* _What to produce_
Using the records that follow, work out how many lines hold the string "wird" and provide that number only.

*** Opening of Working data ***

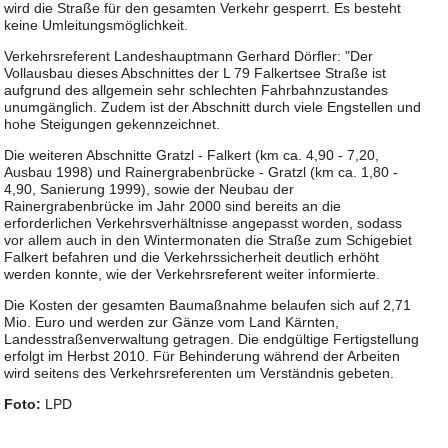
wird die Straße für den gesamten Verkehr gesperrt. Es besteht
keine Umleitungsmöglichkeit.
Verkehrsreferent Landeshauptmann Gerhard Dörfler: "Der
Vollausbau dieses Abschnittes der L 79 Falkertsee Straße ist
aufgrund des allgemein sehr schlechten Fahrbahnzustandes
unumgänglich. Zudem ist der Abschnitt durch viele Engstellen und
hohe Steigungen gekennzeichnet.
Die weiteren Abschnitte Gratzl - Falkert (km ca. 4,90 - 7,20,
Ausbau 1998) und Rainergrabenbrücke - Gratzl (km ca. 1,80 -
4,90, Sanierung 1999), sowie der Neubau der
Rainergrabenbrücke im Jahr 2000 sind bereits an die
erforderlichen Verkehrsverhältnisse angepasst worden, sodass
vor allem auch in den Wintermonaten die Straße zum Schigebiet
Falkert befahren und die Verkehrssicherheit deutlich erhöht
werden konnte, wie der Verkehrsreferent weiter informierte.
Die Kosten der gesamten Baumaßnahme belaufen sich auf 2,71
Mio. Euro und werden zur Gänze vom Land Kärnten,
Landesstraßenverwaltung getragen. Die endgültige Fertigstellung
erfolgt im Herbst 2010. Für Behinderung während der Arbeiten
wird seitens des Verkehrsreferenten um Verständnis gebeten.
Foto:
LPD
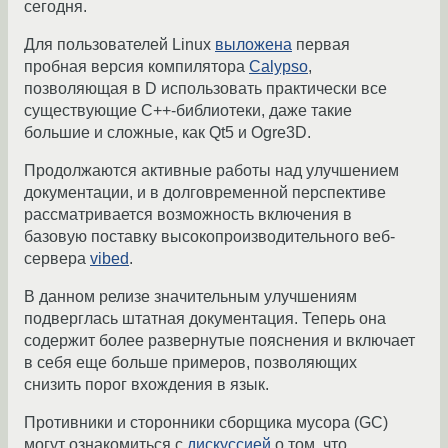
сегодня.
Для пользователей Linux
выложена
первая
пробная версия компилятора
Calypso
,
позволяющая в D использовать практически все
существующие С++-библиотеки, даже такие
большие и сложные, как Qt5 и Ogre3D.
Продолжаются активные работы над улучшением
документации, и в долговременной перспективе
рассматривается возможность включения в
базовую поставку высокопроизводительного веб-
сервера
vibed
.
В данном релизе значительным улучшениям
подверглась штатная документация. Теперь она
содержит более развернутые пояснения и включает
в себя еще больше примеров, позволяющих
снизить порог вхождения в язык.
Противники и сторонники сборщика мусора (GC)
могут ознакомиться с
дискуссией
о том, что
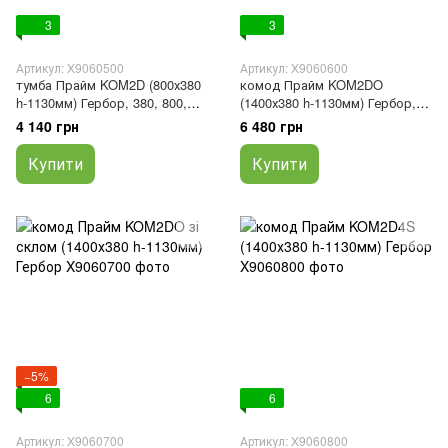
3
3
Артикул: X9060500
Артикул: X9060600
тумба Прайм KOM2D (800х380
комод Прайм KOM2DO
h-1130мм) Гербор, 380, 800,
(1400х380 h-1130мм) Гербор,
380
380, 1400, 380
4 140 грн
6 480 грн
Купити
Купити
−5%
6
6
Артикул: X9060700
Артикул: X9060800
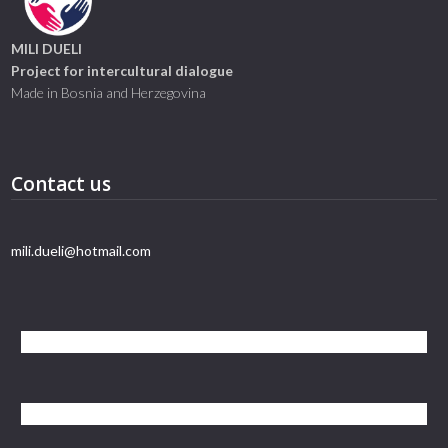
MILI DUELI
Project for intercultural dialogue
Made in Bosnia and Herzegovina
Contact us
mili.dueli@hotmail.com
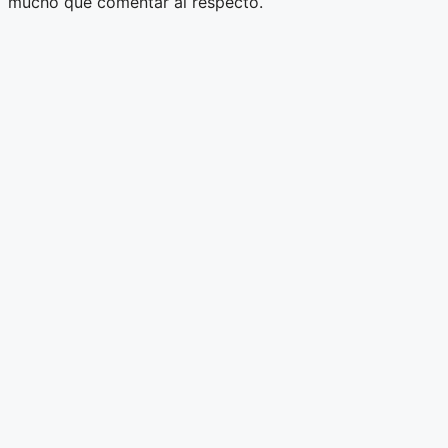
mucho que comentar al respecto.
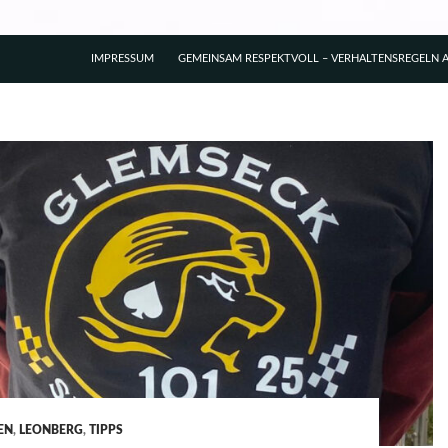
IMPRESSUM
GEMEINSAM RESPEKTVOLL – VERHALTENSREGELN A
EN
,
LEONBERG
,
TIPPS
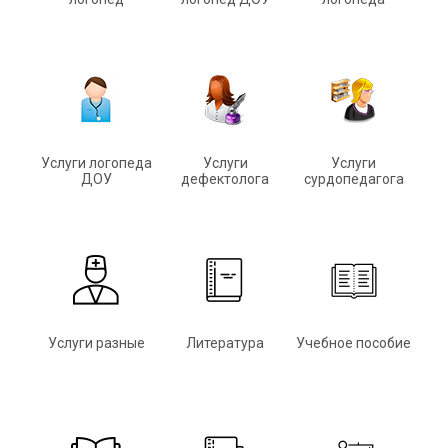
Услуги логопеда
Услуги
Услуги
ДОУ
дефектолога
сурдопедагога
Услуги разные
Литература
Учебное пособие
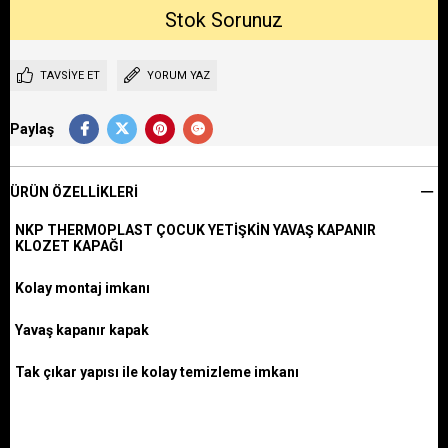
TAVSIYE ET
YORUM YAZ
Paylaş
ÜRÜN ÖZELLIKLERI
NKP THERMOPLAST ÇOCUK YETİŞKİN YAVAŞ KAPANIR
KLOZET KAPAĞI
Kolay montaj imkanı
Yavaş kapanır kapak
Tak çıkar yapısı ile kolay temizleme imkanı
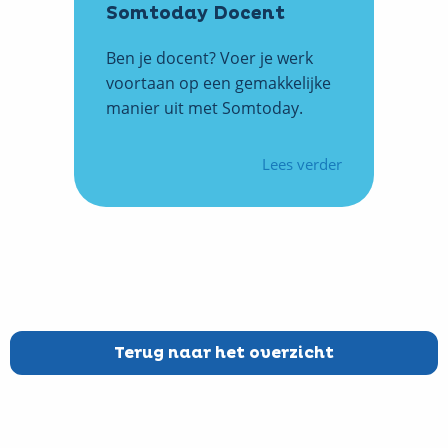
Somtoday Docent
Ben je docent? Voer je werk
voortaan op een gemakkelijke
manier uit met Somtoday.
Lees verder
over
Training
De
basis
van
Somtoday
Docent
Terug naar het overzicht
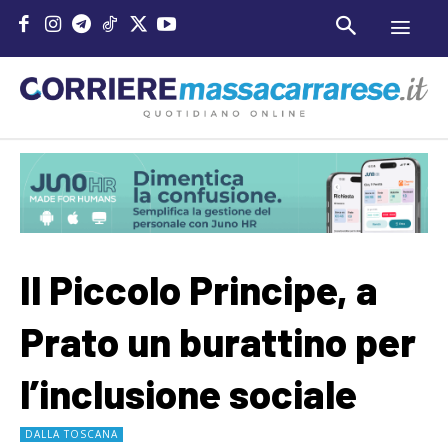
Il Piccolo Principe, a
Prato un burattino per
l’inclusione sociale
DALLA TOSCANA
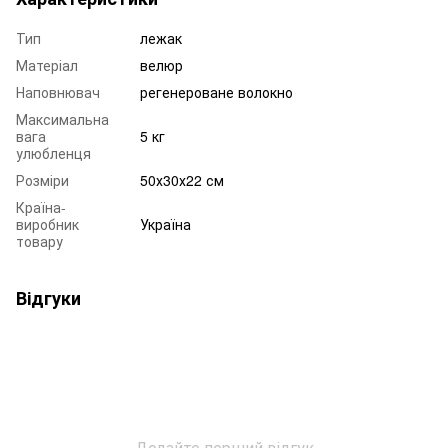
Тип
лежак
Матеріал
велюр
Наповнювач
регенероване волокно
Максимальна
вага
5 кг
улюбленця
Розміри
50х30х22 см
Країна-
виробник
Україна
товару
Відгуки
Додайте перший відгук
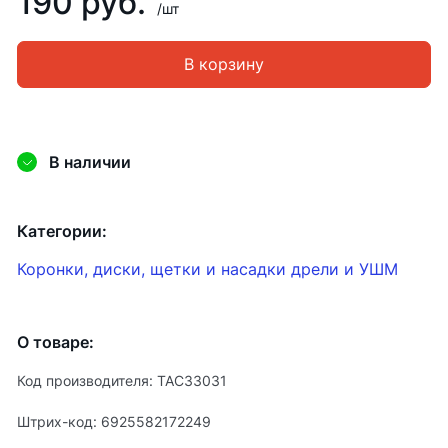
190 руб.
/шт
В корзину
В наличии
Категории:
Коронки, диски, щетки и насадки дрели и УШМ
О товаре:
Код производителя: ТАС33031
Штрих-код: 6925582172249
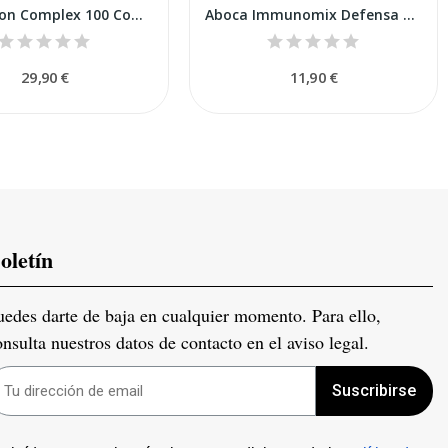
Pharmaton Complex 100 Comprimidos + 30
Aboca Immunomix Defensa Nariz Spray 30ml
29,90 €
11,90 €
oletín
uedes darte de baja en cualquier momento. Para ello,
onsulta nuestros datos de contacto en el aviso legal.
Suscribirse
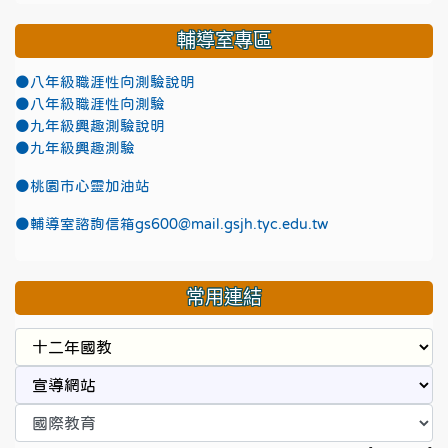
輔導室專區
●八年級職涯性向測驗說明
●八年級職涯性向測驗
●九年級興趣測驗說明
●九年級興趣測驗
●
桃園市心靈加油站
●
輔導室諮詢信箱gs600@mail.gsjh.tyc.edu.tw
常用連結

*** Close of Working data ***

* _Problem solution_
2